Business student wins national honor

WYTHEVILLE - Arthur E. Hall, the salutatorian of the George Wythe High School graduating class this year, has been chosen as the nation's second-most outstanding business student.

The selection was announced by the Future Business Leaders of America at its annual gathering in Washington, D.C.

The Wythe County Board of Supervisors approved a resolution honoring his achievement last week. Hall had placed first in business leader competition locally, in the New River region, and in the state to qualify for the national competition.

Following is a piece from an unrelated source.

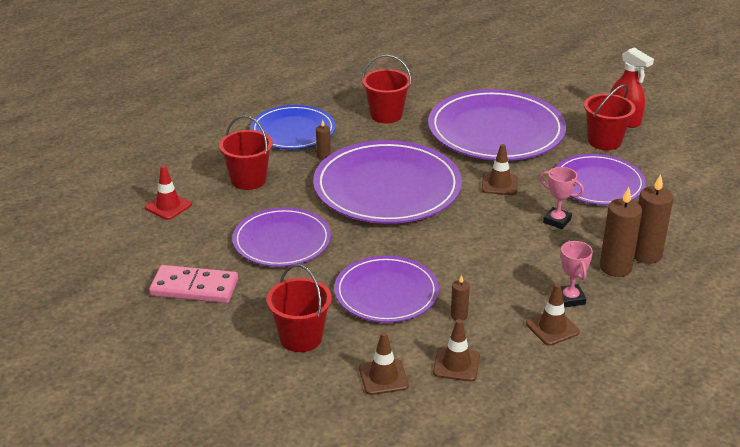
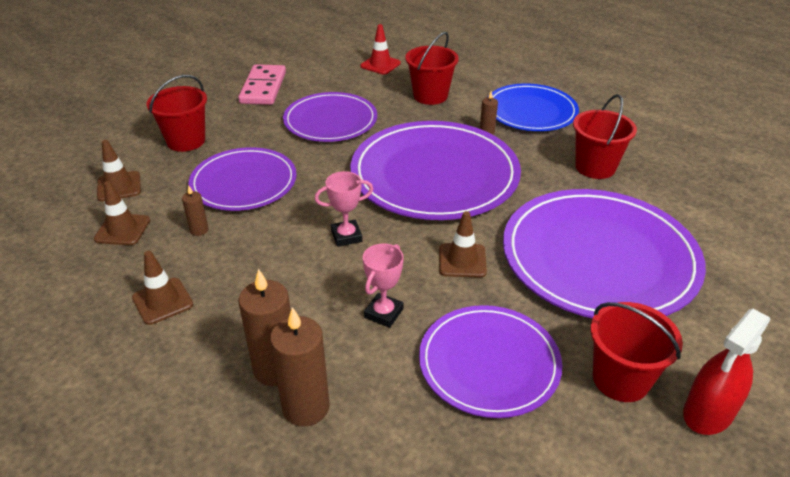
camera: 85 degrees right, 5 degrees up
pink trophy [561,241,593,308] -> pink trophy moved to [315,171,373,247]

The supervisors attached a $100 stipend to their resolution honoring Hall, on a motion by Supervisor Harvey Atkinson.

Bucky Sharitz, who brought Hall's honor to the board's attention, and Mark Munsey, who thought such a stipend should be funded privately by the supervisors themselves, voted against the cash award as setting a precedent.

Atkinson responded that the county will not have all that many people landing national honors of this kind.

Hospital again looking for CEO

WYTHEVILLE - Wythe County Community Hospital is again looking for a chief executive officer, barely a month after hiring one.

The hospital's board fired Gerald Neal last week. Neal had been hired June 12. Sheila McKinney, who has been vice president for Carilion Roanoke Memorial Hospital, will be interim administrator in Wytheville until a search committee recommends a successor for Neal.

The board met in closed session with representatives of Carilion Health Systems, which operates the hospital under a contract. Nobody at the meeting would comment on the reasons for the action.

Neal had worked previously in two jobs at the same time, as administrator at Miners Memorial Medical Center in Coaldale, Pa., and Neuman Medical Center in Philadelphia, Pa. He had been chosen for the Wytheville post from among some 250 candidates.